**Task item**.
After finding the line with "drippings and prevent" in the entries below, retype exactly each line from there through the line with "www.besmokenya.co.ke", including that final line.

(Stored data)
§ §
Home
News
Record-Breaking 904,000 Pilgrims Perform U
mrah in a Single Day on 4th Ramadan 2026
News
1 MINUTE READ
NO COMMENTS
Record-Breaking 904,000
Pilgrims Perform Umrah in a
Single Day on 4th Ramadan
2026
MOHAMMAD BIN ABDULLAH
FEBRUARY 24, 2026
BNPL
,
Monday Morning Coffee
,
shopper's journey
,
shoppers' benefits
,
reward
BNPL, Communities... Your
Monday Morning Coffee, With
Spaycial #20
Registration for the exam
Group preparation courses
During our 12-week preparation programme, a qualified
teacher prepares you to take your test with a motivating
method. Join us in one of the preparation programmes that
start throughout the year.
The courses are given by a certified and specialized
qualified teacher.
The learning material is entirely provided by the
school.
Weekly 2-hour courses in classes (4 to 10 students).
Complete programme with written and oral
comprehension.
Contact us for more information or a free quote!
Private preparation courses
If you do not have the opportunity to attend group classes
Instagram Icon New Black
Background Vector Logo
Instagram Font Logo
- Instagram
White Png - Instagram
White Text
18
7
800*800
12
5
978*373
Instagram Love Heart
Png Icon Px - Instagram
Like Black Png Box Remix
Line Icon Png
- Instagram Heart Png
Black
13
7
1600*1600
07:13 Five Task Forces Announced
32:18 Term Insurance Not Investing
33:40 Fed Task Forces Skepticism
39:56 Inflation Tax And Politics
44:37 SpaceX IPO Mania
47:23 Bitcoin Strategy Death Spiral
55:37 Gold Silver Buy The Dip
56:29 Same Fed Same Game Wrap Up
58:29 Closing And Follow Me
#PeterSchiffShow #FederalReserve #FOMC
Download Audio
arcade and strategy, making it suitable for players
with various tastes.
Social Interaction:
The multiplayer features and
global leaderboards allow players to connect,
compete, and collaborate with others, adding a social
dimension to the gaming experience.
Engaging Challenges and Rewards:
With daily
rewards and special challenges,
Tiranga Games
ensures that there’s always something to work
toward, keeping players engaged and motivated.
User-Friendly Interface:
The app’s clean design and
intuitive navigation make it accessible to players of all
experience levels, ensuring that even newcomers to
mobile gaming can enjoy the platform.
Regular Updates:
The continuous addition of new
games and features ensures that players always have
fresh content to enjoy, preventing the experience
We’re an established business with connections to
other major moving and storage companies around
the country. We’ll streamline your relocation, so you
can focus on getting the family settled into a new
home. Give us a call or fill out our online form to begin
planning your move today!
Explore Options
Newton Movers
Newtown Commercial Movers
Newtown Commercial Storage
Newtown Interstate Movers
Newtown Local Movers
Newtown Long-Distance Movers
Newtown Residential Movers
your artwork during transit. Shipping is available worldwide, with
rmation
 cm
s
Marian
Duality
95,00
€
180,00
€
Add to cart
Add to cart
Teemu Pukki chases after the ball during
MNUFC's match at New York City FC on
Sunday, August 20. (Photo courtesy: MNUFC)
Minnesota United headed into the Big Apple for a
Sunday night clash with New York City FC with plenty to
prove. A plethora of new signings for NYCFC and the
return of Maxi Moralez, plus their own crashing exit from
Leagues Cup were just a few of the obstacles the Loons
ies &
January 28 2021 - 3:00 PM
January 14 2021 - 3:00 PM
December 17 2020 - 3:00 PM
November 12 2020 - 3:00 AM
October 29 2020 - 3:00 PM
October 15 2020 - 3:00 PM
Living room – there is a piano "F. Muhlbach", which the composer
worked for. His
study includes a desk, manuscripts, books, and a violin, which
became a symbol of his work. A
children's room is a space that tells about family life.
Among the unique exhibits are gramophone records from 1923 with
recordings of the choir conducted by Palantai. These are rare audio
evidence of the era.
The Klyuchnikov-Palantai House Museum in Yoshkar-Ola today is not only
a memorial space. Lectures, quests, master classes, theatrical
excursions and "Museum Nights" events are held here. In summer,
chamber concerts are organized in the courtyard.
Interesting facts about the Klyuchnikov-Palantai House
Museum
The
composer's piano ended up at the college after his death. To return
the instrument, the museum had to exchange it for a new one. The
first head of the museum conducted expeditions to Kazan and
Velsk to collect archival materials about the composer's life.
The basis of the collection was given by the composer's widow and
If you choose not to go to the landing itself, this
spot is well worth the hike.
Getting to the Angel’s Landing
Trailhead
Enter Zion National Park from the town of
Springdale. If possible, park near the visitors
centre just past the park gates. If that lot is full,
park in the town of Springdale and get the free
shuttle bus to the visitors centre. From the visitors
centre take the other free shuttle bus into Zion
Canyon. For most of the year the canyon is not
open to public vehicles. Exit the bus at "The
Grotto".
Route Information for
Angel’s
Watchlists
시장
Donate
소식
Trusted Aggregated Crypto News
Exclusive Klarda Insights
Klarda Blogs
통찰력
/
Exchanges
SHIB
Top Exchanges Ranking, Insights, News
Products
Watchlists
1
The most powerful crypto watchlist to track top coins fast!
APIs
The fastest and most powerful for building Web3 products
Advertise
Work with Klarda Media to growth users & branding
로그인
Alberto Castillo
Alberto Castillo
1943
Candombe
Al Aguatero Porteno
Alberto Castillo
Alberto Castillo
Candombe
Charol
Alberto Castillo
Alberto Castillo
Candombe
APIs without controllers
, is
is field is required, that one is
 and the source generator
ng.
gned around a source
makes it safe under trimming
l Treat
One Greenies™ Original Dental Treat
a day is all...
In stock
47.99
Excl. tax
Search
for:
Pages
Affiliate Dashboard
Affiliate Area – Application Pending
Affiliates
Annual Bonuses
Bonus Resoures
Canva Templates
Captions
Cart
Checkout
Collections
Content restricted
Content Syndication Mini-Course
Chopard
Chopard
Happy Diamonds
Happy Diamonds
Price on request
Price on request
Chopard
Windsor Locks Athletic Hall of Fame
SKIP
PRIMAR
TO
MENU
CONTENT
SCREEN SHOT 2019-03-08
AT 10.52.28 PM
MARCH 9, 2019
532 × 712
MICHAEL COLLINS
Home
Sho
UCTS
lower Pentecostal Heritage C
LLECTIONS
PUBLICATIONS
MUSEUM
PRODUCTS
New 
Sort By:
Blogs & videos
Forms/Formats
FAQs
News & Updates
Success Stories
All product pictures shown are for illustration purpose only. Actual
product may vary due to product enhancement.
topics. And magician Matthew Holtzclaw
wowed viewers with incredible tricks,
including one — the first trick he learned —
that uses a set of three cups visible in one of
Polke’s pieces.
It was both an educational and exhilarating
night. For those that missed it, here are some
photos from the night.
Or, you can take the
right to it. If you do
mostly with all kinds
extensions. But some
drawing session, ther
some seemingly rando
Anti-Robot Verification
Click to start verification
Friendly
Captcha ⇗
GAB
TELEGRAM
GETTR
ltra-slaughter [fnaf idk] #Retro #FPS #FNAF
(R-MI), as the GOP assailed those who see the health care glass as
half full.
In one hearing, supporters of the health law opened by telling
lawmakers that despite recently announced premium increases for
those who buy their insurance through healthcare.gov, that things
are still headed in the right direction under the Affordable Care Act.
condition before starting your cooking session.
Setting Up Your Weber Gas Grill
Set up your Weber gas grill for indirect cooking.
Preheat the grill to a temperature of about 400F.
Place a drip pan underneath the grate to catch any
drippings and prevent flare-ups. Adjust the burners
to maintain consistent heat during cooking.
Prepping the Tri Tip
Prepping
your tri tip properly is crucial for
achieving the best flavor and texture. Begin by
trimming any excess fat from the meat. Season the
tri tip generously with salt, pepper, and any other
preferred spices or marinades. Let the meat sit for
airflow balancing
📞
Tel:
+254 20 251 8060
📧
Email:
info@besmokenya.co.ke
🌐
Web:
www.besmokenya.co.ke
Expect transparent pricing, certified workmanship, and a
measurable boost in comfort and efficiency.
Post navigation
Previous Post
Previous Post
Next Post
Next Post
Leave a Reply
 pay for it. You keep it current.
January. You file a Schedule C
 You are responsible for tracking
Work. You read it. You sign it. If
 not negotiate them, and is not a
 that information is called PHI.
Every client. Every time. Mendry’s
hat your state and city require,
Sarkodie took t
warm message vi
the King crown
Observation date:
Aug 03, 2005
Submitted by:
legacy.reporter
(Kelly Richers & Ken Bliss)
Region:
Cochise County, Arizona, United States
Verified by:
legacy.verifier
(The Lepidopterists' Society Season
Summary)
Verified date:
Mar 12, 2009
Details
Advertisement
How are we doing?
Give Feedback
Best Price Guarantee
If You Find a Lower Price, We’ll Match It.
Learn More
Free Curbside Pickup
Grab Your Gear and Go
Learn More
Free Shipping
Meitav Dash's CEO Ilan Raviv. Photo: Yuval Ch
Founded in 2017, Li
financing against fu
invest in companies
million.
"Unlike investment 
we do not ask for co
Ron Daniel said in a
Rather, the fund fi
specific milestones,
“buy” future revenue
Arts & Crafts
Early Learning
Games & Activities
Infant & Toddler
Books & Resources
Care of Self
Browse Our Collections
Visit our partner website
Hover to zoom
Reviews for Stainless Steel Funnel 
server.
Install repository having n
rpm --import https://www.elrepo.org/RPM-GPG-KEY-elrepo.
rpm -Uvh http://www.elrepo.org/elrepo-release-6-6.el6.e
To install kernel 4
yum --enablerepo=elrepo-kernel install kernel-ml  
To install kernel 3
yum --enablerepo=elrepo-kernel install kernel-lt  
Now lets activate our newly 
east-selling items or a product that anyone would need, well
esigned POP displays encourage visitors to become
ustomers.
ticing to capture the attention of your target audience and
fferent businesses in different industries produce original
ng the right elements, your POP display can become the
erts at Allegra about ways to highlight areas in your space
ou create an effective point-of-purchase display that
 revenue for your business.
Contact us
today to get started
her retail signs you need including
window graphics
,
§ §
**Output below**.
drippings and prevent flare-ups. Adjust the burners
to maintain consistent heat during cooking.
Prepping the Tri Tip
Prepping
your tri tip properly is crucial for
achieving the best flavor and texture. Begin by
trimming any excess fat from the meat. Season the
tri tip generously with salt, pepper, and any other
preferred spices or marinades. Let the meat sit for
airflow balancing
📞
Tel:
+254 20 251 8060
📧
Email:
info@besmokenya.co.ke
🌐
Web:
www.besmokenya.co.ke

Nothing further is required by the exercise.